Collected data
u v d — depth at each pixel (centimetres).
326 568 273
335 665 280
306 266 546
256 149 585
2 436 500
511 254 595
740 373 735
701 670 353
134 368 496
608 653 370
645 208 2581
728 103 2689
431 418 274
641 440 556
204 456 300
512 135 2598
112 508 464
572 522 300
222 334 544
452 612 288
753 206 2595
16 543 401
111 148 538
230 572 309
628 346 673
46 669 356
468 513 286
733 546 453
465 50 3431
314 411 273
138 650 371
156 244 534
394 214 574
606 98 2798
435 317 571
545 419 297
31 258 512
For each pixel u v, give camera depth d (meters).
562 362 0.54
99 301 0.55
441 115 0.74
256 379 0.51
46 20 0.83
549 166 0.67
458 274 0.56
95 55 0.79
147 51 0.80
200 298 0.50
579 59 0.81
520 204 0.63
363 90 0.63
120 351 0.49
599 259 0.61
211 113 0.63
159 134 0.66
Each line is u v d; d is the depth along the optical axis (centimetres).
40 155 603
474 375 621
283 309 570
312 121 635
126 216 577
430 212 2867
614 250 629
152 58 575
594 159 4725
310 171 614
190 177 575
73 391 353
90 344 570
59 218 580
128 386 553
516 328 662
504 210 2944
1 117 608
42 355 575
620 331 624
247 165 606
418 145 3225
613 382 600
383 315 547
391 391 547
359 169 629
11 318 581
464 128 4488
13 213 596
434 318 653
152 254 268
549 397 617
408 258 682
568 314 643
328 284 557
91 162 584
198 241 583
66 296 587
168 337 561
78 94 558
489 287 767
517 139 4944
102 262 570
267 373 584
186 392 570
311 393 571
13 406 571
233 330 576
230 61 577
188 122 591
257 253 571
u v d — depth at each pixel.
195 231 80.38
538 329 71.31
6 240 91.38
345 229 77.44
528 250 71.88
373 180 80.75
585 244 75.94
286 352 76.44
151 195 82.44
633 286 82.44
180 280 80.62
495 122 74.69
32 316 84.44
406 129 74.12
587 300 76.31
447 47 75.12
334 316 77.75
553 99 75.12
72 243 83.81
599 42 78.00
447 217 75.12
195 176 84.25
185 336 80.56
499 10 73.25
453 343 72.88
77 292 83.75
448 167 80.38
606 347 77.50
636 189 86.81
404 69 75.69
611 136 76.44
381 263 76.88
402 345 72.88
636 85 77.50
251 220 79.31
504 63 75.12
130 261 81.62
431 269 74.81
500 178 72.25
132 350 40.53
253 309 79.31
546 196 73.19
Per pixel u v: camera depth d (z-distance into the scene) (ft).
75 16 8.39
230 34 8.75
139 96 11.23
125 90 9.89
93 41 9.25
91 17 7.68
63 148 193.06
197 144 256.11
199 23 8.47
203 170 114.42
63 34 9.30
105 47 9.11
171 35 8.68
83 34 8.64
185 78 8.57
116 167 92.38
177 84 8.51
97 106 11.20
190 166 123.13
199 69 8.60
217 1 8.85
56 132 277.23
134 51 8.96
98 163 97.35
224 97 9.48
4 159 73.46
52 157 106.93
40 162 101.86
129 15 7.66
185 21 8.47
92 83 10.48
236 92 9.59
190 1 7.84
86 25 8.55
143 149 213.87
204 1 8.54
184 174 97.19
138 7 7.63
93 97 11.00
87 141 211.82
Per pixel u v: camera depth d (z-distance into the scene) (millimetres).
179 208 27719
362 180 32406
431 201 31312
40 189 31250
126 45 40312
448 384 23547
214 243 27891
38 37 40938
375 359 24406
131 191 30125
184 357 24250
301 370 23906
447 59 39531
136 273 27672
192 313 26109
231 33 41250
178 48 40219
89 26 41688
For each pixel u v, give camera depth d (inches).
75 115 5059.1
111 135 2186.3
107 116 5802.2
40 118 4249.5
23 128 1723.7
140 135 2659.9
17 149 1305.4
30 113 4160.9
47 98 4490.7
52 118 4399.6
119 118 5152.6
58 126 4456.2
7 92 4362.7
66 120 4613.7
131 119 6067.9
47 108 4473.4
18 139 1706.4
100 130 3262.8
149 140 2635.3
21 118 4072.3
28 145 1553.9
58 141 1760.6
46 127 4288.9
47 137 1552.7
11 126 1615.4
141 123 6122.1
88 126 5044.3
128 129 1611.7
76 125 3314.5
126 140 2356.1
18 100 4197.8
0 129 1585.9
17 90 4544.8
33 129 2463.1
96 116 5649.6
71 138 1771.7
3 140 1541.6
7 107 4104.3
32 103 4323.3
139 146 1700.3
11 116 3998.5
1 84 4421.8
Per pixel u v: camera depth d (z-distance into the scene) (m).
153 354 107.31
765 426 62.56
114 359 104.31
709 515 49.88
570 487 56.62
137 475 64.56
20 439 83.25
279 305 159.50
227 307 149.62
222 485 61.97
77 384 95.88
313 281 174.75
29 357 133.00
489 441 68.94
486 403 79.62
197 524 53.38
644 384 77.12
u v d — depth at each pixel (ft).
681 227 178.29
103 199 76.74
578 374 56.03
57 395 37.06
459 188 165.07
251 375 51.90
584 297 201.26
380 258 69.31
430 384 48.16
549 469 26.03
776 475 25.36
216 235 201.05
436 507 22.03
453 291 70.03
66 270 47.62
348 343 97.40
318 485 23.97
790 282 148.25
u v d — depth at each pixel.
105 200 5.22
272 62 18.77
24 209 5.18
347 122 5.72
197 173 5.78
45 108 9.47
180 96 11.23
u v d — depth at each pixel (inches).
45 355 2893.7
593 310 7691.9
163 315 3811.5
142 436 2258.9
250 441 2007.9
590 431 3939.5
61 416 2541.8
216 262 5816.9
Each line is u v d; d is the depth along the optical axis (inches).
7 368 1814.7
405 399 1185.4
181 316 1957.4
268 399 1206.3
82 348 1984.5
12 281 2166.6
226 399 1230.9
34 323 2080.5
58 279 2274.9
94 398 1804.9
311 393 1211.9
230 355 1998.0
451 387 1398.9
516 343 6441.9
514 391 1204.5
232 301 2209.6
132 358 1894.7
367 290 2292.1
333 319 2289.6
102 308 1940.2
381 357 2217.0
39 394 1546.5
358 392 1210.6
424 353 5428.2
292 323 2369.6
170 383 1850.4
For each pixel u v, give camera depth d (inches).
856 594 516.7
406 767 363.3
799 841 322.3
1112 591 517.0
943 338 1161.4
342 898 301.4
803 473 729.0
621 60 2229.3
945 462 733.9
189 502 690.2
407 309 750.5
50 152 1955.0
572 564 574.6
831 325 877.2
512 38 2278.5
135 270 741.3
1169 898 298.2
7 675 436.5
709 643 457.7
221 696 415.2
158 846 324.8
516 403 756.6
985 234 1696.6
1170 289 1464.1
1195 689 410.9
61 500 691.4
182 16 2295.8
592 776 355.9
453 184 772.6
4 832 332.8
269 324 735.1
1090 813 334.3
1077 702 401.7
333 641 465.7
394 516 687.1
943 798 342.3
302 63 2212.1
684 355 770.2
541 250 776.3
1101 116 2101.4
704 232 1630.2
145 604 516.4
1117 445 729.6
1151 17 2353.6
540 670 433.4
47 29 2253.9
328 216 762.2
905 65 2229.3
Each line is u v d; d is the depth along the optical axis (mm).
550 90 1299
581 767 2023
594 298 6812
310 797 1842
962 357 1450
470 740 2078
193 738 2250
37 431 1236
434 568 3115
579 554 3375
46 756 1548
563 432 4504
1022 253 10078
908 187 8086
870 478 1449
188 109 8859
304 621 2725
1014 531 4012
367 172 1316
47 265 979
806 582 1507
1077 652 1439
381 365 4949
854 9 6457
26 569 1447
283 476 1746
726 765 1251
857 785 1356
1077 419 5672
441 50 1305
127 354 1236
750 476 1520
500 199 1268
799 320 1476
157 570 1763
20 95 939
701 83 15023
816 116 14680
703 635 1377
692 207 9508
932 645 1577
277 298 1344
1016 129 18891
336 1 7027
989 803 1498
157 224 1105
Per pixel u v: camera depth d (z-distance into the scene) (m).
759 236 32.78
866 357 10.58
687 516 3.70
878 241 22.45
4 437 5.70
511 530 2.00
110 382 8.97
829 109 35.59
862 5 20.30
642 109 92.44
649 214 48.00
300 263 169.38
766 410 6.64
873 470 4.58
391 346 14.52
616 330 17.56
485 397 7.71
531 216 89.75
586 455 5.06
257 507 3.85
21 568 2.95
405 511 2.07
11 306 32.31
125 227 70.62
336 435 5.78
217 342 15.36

- **Task details**: Set down, exactly as they appear, the line holding "862 5 20.30" and every line after it until the records end.

- **Answer to this exercise**:
862 5 20.30
642 109 92.44
649 214 48.00
300 263 169.38
766 410 6.64
873 470 4.58
391 346 14.52
616 330 17.56
485 397 7.71
531 216 89.75
586 455 5.06
257 507 3.85
21 568 2.95
405 511 2.07
11 306 32.31
125 227 70.62
336 435 5.78
217 342 15.36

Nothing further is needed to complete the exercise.